Text ::
3.1 Short-Term Horizon (Immediately Feasible)
Goal: Demonstrate feasibility by integrating existing components.
| Action | Description | Current Status |
|---|---|---|
| Simple task modules + existing WBMs | Add minimal task inputs and readouts to existing biophysical models (e.g., threshold-based decisions in TheVirtualBrain) | Multiple groups already have proofs of concept |
| Structural-functional benchmarks | Develop standardized benchmarks that jointly evaluate structural fidelity and task performance | Gap: no consensus benchmarks exist |
| Common validation protocols | Establish shared pipelines for comparing fWBMs across labs (standardized preprocessing, null models, statistics) | Adapt existing neuroimaging analysis workflows |
| Open-source repositories | Create shared code repositories with modular, extensible fWBM frameworks | TheVirtualBrain (TVB) serves as natural platform |
Immediate low-hanging fruit:
- Add a perceptual decision-making module to a resting-state WBM: present sensory evidence to sensory regions, accumulate evidence in decision-related areas (e.g., parietal), read out decision when threshold crossing occurs
- Implement working memory in a spiking neural mass model using sustained activity in prefrontal cortex nodes
3.2 Mid-Term Horizon (3-7 Years)
Goal: Build hybrid models with learned task components grounded in realistic dynamics.
| Action | Description | Key Challenge |
|---|---|---|
| Hybrid parameter optimization | Use gradient-based methods (e.g., backpropagation through time, BPTT) to optimize task-relevant parameters while constraining biophysical realism | Differentiable simulation of biophysical models |
| Cross-scale linking hypotheses | Develop formal relationships between microscopic (synaptic, cellular), mesoscopic (columnar, areal), and macroscopic (whole-brain, behavioral) variables | Bridging the scales is the hardest open problem |
| Shared software infrastructure | Build modular, composable frameworks where structural connectomes, node models, task modules, and forward models can be mixed and matched | Interoperability between different codebases |
| Multi-task training | Train a single fWBM on multiple cognitive tasks simultaneously to test for emergent task-general representations | Catastrophic forgetting, capacity limits |
Key enabler: Differentiable neural mass models — enabling gradient-based optimization of synaptic weights, time constants, and connectivity parameters while preserving biophysical realism. This links neuroconnectionist learning to WBM realism.
3.3 Long-Term Horizon (10+ Years)
Goal: Realize fully unified fWBMs with biophysical realism and multi-domain cognitive capability.

What you should do :: Continue the roadmap for functional whole-brain models from the stated goal of its long-term horizon. The listing after this point is not needed for anything here.

Record extracts ::
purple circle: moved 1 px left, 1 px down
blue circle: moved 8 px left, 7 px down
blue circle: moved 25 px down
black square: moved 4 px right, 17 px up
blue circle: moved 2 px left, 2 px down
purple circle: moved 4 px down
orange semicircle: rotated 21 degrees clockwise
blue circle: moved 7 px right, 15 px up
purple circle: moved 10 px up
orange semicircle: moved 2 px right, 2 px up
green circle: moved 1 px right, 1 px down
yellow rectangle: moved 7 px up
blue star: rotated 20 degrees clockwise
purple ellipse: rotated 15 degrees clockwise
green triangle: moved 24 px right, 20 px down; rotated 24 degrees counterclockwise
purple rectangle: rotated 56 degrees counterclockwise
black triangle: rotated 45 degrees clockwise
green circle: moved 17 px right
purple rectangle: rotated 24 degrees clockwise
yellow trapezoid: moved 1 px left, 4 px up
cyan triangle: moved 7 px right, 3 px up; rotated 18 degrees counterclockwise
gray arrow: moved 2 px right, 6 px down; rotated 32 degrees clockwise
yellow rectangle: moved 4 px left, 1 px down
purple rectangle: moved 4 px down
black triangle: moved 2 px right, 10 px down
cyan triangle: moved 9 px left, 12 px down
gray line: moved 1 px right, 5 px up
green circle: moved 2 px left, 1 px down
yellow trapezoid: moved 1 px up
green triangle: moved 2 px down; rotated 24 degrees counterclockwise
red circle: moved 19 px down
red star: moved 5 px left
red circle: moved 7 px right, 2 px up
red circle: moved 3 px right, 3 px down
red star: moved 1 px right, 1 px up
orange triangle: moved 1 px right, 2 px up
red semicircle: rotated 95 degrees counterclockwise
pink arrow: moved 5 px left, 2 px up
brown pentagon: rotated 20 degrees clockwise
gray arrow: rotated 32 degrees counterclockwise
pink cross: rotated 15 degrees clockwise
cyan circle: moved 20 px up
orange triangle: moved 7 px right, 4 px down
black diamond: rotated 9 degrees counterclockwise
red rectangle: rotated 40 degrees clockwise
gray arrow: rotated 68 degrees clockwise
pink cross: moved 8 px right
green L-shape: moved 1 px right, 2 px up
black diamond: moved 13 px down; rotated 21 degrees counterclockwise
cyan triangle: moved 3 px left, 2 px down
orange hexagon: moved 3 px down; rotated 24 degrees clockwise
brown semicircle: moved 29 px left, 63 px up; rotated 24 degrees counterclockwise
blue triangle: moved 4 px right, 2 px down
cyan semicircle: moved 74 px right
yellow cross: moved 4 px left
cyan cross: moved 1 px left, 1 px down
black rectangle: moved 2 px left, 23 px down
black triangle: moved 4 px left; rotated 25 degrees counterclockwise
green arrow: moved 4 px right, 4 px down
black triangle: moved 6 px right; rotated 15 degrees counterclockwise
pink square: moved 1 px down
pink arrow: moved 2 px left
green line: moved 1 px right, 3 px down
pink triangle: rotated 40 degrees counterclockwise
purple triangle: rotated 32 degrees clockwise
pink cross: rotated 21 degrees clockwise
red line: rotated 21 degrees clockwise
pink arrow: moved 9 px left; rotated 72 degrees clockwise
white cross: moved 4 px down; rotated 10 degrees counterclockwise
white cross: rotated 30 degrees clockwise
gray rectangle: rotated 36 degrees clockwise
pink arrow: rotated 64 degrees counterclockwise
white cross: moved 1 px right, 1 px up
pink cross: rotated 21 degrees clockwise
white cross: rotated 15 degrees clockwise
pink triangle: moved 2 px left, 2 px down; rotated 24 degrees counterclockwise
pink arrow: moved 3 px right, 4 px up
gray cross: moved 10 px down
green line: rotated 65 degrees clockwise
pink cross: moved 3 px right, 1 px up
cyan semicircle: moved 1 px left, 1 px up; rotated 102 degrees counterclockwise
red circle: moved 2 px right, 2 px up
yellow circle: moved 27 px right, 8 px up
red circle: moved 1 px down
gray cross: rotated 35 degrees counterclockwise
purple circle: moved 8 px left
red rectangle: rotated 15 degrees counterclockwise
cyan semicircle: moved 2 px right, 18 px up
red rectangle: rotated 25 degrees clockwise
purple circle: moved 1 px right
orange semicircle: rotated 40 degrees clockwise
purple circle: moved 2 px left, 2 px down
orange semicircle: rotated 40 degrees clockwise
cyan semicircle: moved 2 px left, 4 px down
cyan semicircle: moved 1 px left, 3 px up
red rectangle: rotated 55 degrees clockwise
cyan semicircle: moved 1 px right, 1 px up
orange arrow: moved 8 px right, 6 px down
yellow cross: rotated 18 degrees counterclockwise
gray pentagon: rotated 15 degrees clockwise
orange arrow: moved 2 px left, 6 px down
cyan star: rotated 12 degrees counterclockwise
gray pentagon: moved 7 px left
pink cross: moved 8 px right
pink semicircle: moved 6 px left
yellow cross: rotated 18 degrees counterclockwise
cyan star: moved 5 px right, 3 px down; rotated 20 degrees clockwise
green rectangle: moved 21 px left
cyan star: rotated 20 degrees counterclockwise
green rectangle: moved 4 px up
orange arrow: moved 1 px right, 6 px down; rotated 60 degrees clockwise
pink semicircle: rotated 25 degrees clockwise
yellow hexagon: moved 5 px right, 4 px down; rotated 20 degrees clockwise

Answer section ::
| Action | Description |
|---|---|
| Fully unified fWBMs | Models that satisfy all four criteria at scale: whole-brain realism, multiple cognitive domains, and comprehensive empirical validation |
| Clinical translation | fWBMs as digital twins for individual patients: predict how structural pathology (trauma, neurodegeneration, neurodevelopmental disorders) translates to cognitive deficits |
| Stimulation optimization | Closed-loop optimization of brain stimulation targets and protocols (TMS, tDCS, DBS) using personalized fWBMs |
| Developmental modeling | Track and simulate structural-functional coupling across development, aging, and learning |
| Theory building | Use fWBMs as in silico laboratories to test foundational theories of neural computation: predictive coding, free energy principle, dynamic causal models |
Ultimate vision: An fWBM trained on the same tasks humans perform, grounded in a subject-specific connectome, generating dynamics that match the subject's fMRI/EEG, and capable of predicting the cognitive effects of structural changes.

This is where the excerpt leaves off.